La découverte du gisement Calao confirme que le pays a un bassin sédimentaire fertile et durablement prometteur

Propos recueillis par Anzoumana Cissé
Interview Serge DIOMAN Parfait
Expert International en Industries Pétrolières et Énergies

Comment expliquer cette série à succès de découvertes pétro-gazières en Côte d’Ivoire dont notamment la toute dernière qui vient d’être annoncée ?

SERGE DIOMAN PARFAIT : Bien loin d’être un fait du hasard, cette série de nouvelles découvertes pétro-gazières en Côte d’Ivoire n’est point du tout à l’improviste. Elle résulte en fait de l’application de paradigmes technologiques nouveaux en matière de forages et explorations en mers très profondes.

Là où l’on était limité par la rudesse des courants des grands fonds marins par exemple, des méthodes de contrôle avancé plus robustes et précises donnent aujourd’hui d’y mener des épreuves sismiques efficientes grâce à des algorithmes numériques intégrant l’intelligence artificielle pour bâtir de très bonnes modélisations des profondeurs géologiques et obtenir des clés permettant d’orienter la recherche vers des zones à haute potentialité de découverte probante d’or noir.

• LP : Serait-ce donc le fruit d’avancés scientifiques ?

SDP : De nos jours en réalité, les progrès de la science et des mathématiques supérieures appliquées sont au service de tous et permettent d’aller de plus en plus loin en mer et plus profondément sous terre pour y extraire des hydrocarbures grâce à des méthodes prédictives en amélioration continue.

Par la suite, l’expérience et le savoir-faire feront la différence.

L’on peut ainsi sonder avec une bien meilleure lisibilité des formations géologiques de plus de 100 millions d’années d’âges par exemple et obtenir des images diagraphiques très claires de même que des données opératoires utiles sur la morphologie, l’envergure, la composition, la perméabilité, etc. des strates du Crétacé Supérieur et Inférieur enfouies à plus de 2 voire 5 kilomètres sous terre selon les zones explorées.

• LP : Toute cette technologie est-elle désormais donc à la portée des explorateurs présents en Côte d’Ivoire ?

SDP : Ils n’en ignorent pas l’existence pour ce qui est sûr. L’on imagine bien au demeurant que chaque explorateur pétrolier a ses petits secrets qui lui sont propres pour découvrir plus ou moins rapidement du pétrole. Et c’est bien vrai d’ailleurs.

Extraits de données

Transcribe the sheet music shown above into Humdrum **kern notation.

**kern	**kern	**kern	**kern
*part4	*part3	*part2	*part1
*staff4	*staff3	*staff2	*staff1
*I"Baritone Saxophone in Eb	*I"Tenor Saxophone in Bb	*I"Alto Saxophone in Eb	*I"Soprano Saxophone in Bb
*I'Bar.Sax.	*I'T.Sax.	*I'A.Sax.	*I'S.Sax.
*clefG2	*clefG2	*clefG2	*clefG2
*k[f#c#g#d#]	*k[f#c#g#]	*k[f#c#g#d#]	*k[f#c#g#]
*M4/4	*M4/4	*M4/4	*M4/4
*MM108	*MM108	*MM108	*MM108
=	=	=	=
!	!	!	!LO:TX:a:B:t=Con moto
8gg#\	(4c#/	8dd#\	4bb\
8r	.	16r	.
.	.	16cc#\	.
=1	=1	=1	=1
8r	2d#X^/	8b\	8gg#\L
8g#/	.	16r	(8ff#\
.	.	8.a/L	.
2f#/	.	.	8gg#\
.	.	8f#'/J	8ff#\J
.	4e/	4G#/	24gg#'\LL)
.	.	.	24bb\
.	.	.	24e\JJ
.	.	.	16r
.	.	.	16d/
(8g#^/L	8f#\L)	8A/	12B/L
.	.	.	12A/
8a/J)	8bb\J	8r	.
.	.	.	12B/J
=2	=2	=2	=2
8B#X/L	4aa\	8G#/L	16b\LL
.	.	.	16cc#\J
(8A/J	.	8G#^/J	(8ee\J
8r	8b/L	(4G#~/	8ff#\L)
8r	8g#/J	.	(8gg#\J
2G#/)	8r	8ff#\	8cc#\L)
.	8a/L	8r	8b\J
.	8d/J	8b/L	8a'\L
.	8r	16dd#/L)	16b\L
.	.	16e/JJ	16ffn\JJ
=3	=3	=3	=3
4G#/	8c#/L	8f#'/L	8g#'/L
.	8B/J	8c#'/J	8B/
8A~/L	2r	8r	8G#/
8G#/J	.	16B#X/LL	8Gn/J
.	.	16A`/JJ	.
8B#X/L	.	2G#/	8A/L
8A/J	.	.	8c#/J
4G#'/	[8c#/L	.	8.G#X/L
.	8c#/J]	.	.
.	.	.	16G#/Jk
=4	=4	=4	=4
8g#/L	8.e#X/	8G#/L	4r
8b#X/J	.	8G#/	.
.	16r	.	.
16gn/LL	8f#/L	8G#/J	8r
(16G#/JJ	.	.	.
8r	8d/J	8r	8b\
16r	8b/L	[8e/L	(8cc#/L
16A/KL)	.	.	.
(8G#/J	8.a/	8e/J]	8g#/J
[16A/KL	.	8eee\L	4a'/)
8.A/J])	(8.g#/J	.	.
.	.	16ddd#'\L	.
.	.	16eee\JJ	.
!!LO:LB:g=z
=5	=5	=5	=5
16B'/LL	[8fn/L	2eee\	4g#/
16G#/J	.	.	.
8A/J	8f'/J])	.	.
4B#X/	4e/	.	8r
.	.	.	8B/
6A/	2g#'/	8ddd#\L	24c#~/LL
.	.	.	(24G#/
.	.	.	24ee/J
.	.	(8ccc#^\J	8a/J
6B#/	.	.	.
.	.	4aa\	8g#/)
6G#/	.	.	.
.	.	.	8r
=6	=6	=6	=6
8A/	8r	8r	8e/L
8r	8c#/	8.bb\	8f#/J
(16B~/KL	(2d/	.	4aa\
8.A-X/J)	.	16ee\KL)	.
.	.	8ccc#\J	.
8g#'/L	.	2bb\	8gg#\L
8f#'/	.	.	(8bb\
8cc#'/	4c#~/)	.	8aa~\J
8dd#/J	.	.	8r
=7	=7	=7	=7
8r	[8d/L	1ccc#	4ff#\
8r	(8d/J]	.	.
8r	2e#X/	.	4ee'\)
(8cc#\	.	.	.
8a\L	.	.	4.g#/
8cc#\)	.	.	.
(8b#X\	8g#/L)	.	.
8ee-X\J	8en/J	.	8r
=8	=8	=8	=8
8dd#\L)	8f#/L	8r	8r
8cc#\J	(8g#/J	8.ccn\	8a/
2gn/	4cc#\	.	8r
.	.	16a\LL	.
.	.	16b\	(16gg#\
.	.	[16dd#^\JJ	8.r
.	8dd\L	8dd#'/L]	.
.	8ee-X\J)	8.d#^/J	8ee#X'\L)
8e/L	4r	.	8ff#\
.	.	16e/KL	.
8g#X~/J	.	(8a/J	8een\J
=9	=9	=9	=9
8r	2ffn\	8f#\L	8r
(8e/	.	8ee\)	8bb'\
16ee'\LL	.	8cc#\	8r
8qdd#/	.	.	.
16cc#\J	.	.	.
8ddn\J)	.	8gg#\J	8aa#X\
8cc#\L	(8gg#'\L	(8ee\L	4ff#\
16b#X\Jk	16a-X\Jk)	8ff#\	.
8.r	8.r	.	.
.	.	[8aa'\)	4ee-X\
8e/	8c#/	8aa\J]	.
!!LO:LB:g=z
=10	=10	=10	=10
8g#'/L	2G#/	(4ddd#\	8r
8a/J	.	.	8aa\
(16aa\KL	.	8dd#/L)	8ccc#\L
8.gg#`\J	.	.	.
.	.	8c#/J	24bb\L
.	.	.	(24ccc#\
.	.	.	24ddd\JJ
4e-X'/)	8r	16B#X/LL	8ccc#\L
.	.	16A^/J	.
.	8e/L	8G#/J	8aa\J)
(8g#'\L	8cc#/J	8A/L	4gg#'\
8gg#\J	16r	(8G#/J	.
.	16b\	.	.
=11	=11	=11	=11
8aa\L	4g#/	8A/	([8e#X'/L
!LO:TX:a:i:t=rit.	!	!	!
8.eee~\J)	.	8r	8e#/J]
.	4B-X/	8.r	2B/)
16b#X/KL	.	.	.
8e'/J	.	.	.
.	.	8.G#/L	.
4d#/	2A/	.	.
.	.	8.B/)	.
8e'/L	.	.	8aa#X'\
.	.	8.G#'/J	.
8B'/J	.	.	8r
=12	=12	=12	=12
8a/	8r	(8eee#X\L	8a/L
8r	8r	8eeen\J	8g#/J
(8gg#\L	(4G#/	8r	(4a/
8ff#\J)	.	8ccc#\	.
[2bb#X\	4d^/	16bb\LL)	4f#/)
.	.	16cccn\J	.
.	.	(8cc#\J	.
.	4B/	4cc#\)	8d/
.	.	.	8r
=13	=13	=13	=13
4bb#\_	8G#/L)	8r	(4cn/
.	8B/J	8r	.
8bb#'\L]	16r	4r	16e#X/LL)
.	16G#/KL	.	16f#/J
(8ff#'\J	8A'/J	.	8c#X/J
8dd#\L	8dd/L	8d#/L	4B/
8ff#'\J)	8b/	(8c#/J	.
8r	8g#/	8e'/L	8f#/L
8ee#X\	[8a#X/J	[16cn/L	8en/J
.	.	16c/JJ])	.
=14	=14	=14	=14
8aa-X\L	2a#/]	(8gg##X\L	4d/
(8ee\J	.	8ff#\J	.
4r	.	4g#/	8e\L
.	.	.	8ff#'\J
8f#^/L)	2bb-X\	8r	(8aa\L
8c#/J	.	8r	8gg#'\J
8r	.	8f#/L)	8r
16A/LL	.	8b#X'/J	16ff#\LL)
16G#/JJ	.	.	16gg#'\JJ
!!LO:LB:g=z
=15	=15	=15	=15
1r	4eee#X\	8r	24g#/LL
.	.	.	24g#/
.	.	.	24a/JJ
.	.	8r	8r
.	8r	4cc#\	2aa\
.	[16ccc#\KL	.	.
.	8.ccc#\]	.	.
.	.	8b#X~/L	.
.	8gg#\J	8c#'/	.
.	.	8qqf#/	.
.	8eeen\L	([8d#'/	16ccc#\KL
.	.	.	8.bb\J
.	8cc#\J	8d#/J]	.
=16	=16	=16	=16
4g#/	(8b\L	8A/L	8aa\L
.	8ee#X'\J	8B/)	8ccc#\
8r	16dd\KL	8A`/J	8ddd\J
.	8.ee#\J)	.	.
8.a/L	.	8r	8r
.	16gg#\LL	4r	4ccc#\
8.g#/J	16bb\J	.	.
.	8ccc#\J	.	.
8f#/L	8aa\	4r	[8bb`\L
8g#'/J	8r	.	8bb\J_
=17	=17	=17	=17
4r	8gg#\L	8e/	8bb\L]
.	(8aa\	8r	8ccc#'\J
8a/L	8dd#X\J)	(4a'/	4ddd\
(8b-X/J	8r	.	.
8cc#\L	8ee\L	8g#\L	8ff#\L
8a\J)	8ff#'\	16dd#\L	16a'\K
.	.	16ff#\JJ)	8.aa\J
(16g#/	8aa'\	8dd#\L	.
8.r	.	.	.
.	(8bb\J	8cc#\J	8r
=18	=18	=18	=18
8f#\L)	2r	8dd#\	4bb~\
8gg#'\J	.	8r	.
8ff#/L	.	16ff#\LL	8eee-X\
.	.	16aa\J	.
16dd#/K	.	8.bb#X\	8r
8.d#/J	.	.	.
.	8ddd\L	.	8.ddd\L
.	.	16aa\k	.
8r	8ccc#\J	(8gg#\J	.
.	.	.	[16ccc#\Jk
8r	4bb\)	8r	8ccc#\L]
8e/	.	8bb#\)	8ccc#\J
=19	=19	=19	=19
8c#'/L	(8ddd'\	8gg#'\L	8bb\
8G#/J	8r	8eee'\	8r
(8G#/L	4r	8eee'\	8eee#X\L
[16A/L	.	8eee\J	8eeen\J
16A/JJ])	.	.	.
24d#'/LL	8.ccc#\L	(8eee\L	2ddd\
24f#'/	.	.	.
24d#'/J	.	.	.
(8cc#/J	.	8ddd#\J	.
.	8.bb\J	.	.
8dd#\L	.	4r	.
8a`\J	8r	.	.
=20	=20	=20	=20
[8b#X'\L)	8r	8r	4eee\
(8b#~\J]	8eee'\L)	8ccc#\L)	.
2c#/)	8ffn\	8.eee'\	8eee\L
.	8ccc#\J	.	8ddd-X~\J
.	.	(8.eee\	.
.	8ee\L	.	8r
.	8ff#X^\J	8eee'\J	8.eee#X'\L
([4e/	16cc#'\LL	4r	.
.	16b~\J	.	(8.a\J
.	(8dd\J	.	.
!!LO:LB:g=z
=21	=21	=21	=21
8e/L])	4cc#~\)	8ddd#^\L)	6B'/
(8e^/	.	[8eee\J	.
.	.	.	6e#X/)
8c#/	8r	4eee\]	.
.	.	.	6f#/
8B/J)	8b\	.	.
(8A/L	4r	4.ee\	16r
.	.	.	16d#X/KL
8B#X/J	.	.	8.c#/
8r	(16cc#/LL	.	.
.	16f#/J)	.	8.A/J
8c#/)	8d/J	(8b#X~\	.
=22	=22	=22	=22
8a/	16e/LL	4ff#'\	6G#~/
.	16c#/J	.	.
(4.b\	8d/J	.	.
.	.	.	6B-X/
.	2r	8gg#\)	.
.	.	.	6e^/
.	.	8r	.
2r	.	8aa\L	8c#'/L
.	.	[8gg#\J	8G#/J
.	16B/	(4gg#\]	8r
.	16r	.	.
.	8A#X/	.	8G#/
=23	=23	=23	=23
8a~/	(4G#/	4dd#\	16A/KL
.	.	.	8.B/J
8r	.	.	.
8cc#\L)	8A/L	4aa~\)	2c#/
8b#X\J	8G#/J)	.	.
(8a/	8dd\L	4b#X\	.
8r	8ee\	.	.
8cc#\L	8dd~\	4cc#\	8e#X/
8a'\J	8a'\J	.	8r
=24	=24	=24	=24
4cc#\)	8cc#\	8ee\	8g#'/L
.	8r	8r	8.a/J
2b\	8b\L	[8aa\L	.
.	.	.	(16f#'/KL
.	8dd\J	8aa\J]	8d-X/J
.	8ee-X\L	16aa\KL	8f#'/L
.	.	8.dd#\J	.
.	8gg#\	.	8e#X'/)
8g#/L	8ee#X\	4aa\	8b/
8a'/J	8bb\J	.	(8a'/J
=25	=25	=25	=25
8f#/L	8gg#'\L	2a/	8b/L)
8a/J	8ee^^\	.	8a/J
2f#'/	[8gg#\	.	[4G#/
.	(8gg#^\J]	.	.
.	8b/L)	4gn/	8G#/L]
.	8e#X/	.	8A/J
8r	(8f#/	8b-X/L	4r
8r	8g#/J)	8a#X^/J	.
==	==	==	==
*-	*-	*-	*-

Consigne A
Dans l'entretien, quelles caractéristiques des strates du Crétacé sont citées comme objets de données opératoires utiles ? Énumérez-les toutes.
Consigne B
Recopiez le passage de l'entretien, de « SDP : De nos » à « en amélioration continue. ».

Réponse finale A
la morphologie, l'envergure, la composition, la perméabilité

Réponse finale B
SDP : De nos jours en réalité, les progrès de la science et des mathématiques supérieures appliquées sont au service de tous et permettent d’aller de plus en plus loin en mer et plus profondément sous terre pour y extraire des hydrocarbures grâce à des méthodes prédictives en amélioration continue.